#### [What is being asked]
Reproduce the text of the data below verbatim, line by line, and omit the pictures from your output.

Records supplied below:

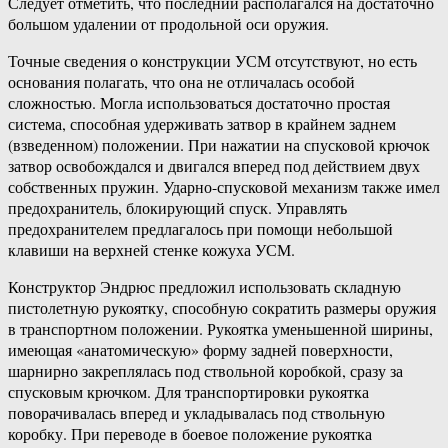
Следует отметить, что последний располагался на достаточно
большом удалении от продольной оси оружия.
Точные сведения о конструкции УСМ отсутствуют, но есть
основания полагать, что она не отличалась особой
сложностью. Могла использоваться достаточно простая
система, способная удерживать затвор в крайнем заднем
(взведенном) положении. При нажатии на спусковой крючок
затвор освобождался и двигался вперед под действием двух
собственных пружин. Ударно-спусковой механизм также имел
предохранитель, блокирующий спуск. Управлять
предохранителем предлагалось при помощи небольшой
клавиши на верхней стенке кожуха УСМ.
Конструктор Эндрюс предложил использовать складную
пистолетную рукоятку, способную сократить размеры оружия
в транспортном положении. Рукоятка уменьшенной ширины,
имеющая «анатомическую» форму задней поверхности,
шарнирно закреплялась под ствольной коробкой, сразу за
спусковым крючком. Для транспортировки рукоятка
поворачивалась вперед и укладывалась под ствольную
коробку. При переводе в боевое положение рукоятка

End of Records supplied.

#### [Solution to this problem]
Следует отметить, что последний располагался на достаточно
большом удалении от продольной оси оружия.
Точные сведения о конструкции УСМ отсутствуют, но есть
основания полагать, что она не отличалась особой
сложностью. Могла использоваться достаточно простая
система, способная удерживать затвор в крайнем заднем
(взведенном) положении. При нажатии на спусковой крючок
затвор освобождался и двигался вперед под действием двух
собственных пружин. Ударно-спусковой механизм также имел
предохранитель, блокирующий спуск. Управлять
предохранителем предлагалось при помощи небольшой
клавиши на верхней стенке кожуха УСМ.
Конструктор Эндрюс предложил использовать складную
пистолетную рукоятку, способную сократить размеры оружия
в транспортном положении. Рукоятка уменьшенной ширины,
имеющая «анатомическую» форму задней поверхности,
шарнирно закреплялась под ствольной коробкой, сразу за
спусковым крючком. Для транспортировки рукоятка
поворачивалась вперед и укладывалась под ствольную
коробку. При переводе в боевое положение рукоятка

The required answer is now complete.